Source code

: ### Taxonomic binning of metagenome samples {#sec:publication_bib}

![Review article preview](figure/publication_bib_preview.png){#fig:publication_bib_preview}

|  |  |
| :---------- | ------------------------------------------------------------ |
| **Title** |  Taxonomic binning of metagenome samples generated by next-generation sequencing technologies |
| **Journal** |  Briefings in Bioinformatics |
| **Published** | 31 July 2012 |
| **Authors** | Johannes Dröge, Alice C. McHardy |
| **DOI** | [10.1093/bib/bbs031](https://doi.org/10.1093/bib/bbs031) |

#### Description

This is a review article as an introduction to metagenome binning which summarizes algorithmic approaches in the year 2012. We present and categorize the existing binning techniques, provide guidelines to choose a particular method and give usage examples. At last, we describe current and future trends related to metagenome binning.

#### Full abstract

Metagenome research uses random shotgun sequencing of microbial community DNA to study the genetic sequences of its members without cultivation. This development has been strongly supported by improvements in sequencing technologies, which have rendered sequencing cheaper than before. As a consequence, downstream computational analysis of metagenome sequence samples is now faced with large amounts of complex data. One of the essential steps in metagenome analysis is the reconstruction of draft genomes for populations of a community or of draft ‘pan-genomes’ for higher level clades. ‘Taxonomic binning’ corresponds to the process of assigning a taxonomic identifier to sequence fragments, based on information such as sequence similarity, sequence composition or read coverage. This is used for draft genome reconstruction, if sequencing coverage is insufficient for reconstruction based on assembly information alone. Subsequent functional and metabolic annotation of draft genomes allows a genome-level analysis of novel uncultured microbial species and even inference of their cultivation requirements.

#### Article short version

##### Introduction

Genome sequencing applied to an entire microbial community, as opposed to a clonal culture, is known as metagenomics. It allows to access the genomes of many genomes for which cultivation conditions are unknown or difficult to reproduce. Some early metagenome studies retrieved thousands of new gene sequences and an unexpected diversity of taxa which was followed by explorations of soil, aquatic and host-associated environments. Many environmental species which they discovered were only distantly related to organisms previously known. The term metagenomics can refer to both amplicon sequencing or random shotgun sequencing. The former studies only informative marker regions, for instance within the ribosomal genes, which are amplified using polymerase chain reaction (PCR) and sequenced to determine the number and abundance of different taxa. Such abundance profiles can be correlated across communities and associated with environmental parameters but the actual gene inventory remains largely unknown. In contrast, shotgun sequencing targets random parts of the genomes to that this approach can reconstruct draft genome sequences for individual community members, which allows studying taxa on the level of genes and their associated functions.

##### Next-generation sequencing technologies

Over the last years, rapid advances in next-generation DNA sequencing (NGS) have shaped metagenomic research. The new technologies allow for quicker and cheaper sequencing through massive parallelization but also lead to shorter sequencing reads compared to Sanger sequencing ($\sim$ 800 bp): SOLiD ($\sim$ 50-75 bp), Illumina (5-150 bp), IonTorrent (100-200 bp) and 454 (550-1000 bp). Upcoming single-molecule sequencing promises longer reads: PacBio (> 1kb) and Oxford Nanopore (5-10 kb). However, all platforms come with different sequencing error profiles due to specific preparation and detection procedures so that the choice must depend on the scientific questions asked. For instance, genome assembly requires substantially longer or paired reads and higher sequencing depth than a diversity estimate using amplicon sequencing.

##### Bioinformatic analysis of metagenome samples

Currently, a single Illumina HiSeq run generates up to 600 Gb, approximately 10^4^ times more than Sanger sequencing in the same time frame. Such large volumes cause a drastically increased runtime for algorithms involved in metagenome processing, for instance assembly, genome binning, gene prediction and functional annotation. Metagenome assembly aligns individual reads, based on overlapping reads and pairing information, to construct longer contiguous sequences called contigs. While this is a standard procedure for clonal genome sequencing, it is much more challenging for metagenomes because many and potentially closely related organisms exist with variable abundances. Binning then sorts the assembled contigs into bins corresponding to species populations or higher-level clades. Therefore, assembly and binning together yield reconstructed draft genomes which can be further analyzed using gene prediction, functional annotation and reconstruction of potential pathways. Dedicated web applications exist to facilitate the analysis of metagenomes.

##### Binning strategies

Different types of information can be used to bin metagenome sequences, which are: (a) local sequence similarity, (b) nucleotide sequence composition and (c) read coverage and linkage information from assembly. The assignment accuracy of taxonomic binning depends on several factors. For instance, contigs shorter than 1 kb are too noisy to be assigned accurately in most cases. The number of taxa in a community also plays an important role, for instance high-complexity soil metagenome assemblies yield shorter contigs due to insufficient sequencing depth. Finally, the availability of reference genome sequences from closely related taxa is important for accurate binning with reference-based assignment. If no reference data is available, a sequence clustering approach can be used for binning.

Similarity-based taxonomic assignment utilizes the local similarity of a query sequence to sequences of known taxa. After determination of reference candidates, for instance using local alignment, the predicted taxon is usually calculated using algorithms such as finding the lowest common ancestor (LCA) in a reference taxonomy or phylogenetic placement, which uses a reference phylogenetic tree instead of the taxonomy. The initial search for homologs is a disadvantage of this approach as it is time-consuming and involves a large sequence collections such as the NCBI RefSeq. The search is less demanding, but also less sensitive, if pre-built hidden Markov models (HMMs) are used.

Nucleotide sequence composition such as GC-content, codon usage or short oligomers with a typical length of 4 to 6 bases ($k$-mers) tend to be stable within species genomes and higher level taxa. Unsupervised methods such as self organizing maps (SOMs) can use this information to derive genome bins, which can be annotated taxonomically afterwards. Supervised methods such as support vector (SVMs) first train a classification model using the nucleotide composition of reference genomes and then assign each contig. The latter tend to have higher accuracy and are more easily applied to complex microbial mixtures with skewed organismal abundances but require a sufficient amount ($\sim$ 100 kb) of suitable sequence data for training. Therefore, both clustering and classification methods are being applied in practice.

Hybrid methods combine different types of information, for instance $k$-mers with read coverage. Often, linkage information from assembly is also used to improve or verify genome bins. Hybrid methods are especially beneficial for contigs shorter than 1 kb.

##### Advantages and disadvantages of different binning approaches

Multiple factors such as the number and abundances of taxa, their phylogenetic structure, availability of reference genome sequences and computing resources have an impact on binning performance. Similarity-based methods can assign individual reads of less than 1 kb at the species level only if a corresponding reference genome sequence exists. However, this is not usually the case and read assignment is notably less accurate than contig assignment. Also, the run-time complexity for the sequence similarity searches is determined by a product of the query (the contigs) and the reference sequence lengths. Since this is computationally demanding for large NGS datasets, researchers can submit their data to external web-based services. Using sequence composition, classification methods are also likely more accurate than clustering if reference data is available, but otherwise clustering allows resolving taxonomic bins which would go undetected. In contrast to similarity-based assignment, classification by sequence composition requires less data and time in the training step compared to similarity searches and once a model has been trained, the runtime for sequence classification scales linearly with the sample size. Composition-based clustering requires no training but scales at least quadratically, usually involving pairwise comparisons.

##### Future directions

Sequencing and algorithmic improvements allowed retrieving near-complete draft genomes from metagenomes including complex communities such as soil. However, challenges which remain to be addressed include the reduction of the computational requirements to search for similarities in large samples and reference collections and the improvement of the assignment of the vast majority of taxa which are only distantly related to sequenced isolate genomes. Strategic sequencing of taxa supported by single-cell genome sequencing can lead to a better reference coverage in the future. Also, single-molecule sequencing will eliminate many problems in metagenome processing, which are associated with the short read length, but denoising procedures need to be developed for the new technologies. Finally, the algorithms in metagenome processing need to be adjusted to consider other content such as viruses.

:: Work required ::
Copy every line above exactly.

:: Answer to the exercise ::
Source code

: ### Taxonomic binning of metagenome samples {#sec:publication_bib}

![Review article preview](figure/publication_bib_preview.png){#fig:publication_bib_preview}

|  |  |
| :---------- | ------------------------------------------------------------ |
| **Title** |  Taxonomic binning of metagenome samples generated by next-generation sequencing technologies |
| **Journal** |  Briefings in Bioinformatics |
| **Published** | 31 July 2012 |
| **Authors** | Johannes Dröge, Alice C. McHardy |
| **DOI** | [10.1093/bib/bbs031](https://doi.org/10.1093/bib/bbs031) |

#### Description

This is a review article as an introduction to metagenome binning which summarizes algorithmic approaches in the year 2012. We present and categorize the existing binning techniques, provide guidelines to choose a particular method and give usage examples. At last, we describe current and future trends related to metagenome binning.

#### Full abstract

Metagenome research uses random shotgun sequencing of microbial community DNA to study the genetic sequences of its members without cultivation. This development has been strongly supported by improvements in sequencing technologies, which have rendered sequencing cheaper than before. As a consequence, downstream computational analysis of metagenome sequence samples is now faced with large amounts of complex data. One of the essential steps in metagenome analysis is the reconstruction of draft genomes for populations of a community or of draft ‘pan-genomes’ for higher level clades. ‘Taxonomic binning’ corresponds to the process of assigning a taxonomic identifier to sequence fragments, based on information such as sequence similarity, sequence composition or read coverage. This is used for draft genome reconstruction, if sequencing coverage is insufficient for reconstruction based on assembly information alone. Subsequent functional and metabolic annotation of draft genomes allows a genome-level analysis of novel uncultured microbial species and even inference of their cultivation requirements.

#### Article short version

##### Introduction

Genome sequencing applied to an entire microbial community, as opposed to a clonal culture, is known as metagenomics. It allows to access the genomes of many genomes for which cultivation conditions are unknown or difficult to reproduce. Some early metagenome studies retrieved thousands of new gene sequences and an unexpected diversity of taxa which was followed by explorations of soil, aquatic and host-associated environments. Many environmental species which they discovered were only distantly related to organisms previously known. The term metagenomics can refer to both amplicon sequencing or random shotgun sequencing. The former studies only informative marker regions, for instance within the ribosomal genes, which are amplified using polymerase chain reaction (PCR) and sequenced to determine the number and abundance of different taxa. Such abundance profiles can be correlated across communities and associated with environmental parameters but the actual gene inventory remains largely unknown. In contrast, shotgun sequencing targets random parts of the genomes to that this approach can reconstruct draft genome sequences for individual community members, which allows studying taxa on the level of genes and their associated functions.

##### Next-generation sequencing technologies

Over the last years, rapid advances in next-generation DNA sequencing (NGS) have shaped metagenomic research. The new technologies allow for quicker and cheaper sequencing through massive parallelization but also lead to shorter sequencing reads compared to Sanger sequencing ($\sim$ 800 bp): SOLiD ($\sim$ 50-75 bp), Illumina (5-150 bp), IonTorrent (100-200 bp) and 454 (550-1000 bp). Upcoming single-molecule sequencing promises longer reads: PacBio (> 1kb) and Oxford Nanopore (5-10 kb). However, all platforms come with different sequencing error profiles due to specific preparation and detection procedures so that the choice must depend on the scientific questions asked. For instance, genome assembly requires substantially longer or paired reads and higher sequencing depth than a diversity estimate using amplicon sequencing.

##### Bioinformatic analysis of metagenome samples

Currently, a single Illumina HiSeq run generates up to 600 Gb, approximately 10^4^ times more than Sanger sequencing in the same time frame. Such large volumes cause a drastically increased runtime for algorithms involved in metagenome processing, for instance assembly, genome binning, gene prediction and functional annotation. Metagenome assembly aligns individual reads, based on overlapping reads and pairing information, to construct longer contiguous sequences called contigs. While this is a standard procedure for clonal genome sequencing, it is much more challenging for metagenomes because many and potentially closely related organisms exist with variable abundances. Binning then sorts the assembled contigs into bins corresponding to species populations or higher-level clades. Therefore, assembly and binning together yield reconstructed draft genomes which can be further analyzed using gene prediction, functional annotation and reconstruction of potential pathways. Dedicated web applications exist to facilitate the analysis of metagenomes.

##### Binning strategies

Different types of information can be used to bin metagenome sequences, which are: (a) local sequence similarity, (b) nucleotide sequence composition and (c) read coverage and linkage information from assembly. The assignment accuracy of taxonomic binning depends on several factors. For instance, contigs shorter than 1 kb are too noisy to be assigned accurately in most cases. The number of taxa in a community also plays an important role, for instance high-complexity soil metagenome assemblies yield shorter contigs due to insufficient sequencing depth. Finally, the availability of reference genome sequences from closely related taxa is important for accurate binning with reference-based assignment. If no reference data is available, a sequence clustering approach can be used for binning.

Similarity-based taxonomic assignment utilizes the local similarity of a query sequence to sequences of known taxa. After determination of reference candidates, for instance using local alignment, the predicted taxon is usually calculated using algorithms such as finding the lowest common ancestor (LCA) in a reference taxonomy or phylogenetic placement, which uses a reference phylogenetic tree instead of the taxonomy. The initial search for homologs is a disadvantage of this approach as it is time-consuming and involves a large sequence collections such as the NCBI RefSeq. The search is less demanding, but also less sensitive, if pre-built hidden Markov models (HMMs) are used.

Nucleotide sequence composition such as GC-content, codon usage or short oligomers with a typical length of 4 to 6 bases ($k$-mers) tend to be stable within species genomes and higher level taxa. Unsupervised methods such as self organizing maps (SOMs) can use this information to derive genome bins, which can be annotated taxonomically afterwards. Supervised methods such as support vector (SVMs) first train a classification model using the nucleotide composition of reference genomes and then assign each contig. The latter tend to have higher accuracy and are more easily applied to complex microbial mixtures with skewed organismal abundances but require a sufficient amount ($\sim$ 100 kb) of suitable sequence data for training. Therefore, both clustering and classification methods are being applied in practice.

Hybrid methods combine different types of information, for instance $k$-mers with read coverage. Often, linkage information from assembly is also used to improve or verify genome bins. Hybrid methods are especially beneficial for contigs shorter than 1 kb.

##### Advantages and disadvantages of different binning approaches

Multiple factors such as the number and abundances of taxa, their phylogenetic structure, availability of reference genome sequences and computing resources have an impact on binning performance. Similarity-based methods can assign individual reads of less than 1 kb at the species level only if a corresponding reference genome sequence exists. However, this is not usually the case and read assignment is notably less accurate than contig assignment. Also, the run-time complexity for the sequence similarity searches is determined by a product of the query (the contigs) and the reference sequence lengths. Since this is computationally demanding for large NGS datasets, researchers can submit their data to external web-based services. Using sequence composition, classification methods are also likely more accurate than clustering if reference data is available, but otherwise clustering allows resolving taxonomic bins which would go undetected. In contrast to similarity-based assignment, classification by sequence composition requires less data and time in the training step compared to similarity searches and once a model has been trained, the runtime for sequence classification scales linearly with the sample size. Composition-based clustering requires no training but scales at least quadratically, usually involving pairwise comparisons.

##### Future directions

Sequencing and algorithmic improvements allowed retrieving near-complete draft genomes from metagenomes including complex communities such as soil. However, challenges which remain to be addressed include the reduction of the computational requirements to search for similarities in large samples and reference collections and the improvement of the assignment of the vast majority of taxa which are only distantly related to sequenced isolate genomes. Strategic sequencing of taxa supported by single-cell genome sequencing can lead to a better reference coverage in the future. Also, single-molecule sequencing will eliminate many problems in metagenome processing, which are associated with the short read length, but denoising procedures need to be developed for the new technologies. Finally, the algorithms in metagenome processing need to be adjusted to consider other content such as viruses.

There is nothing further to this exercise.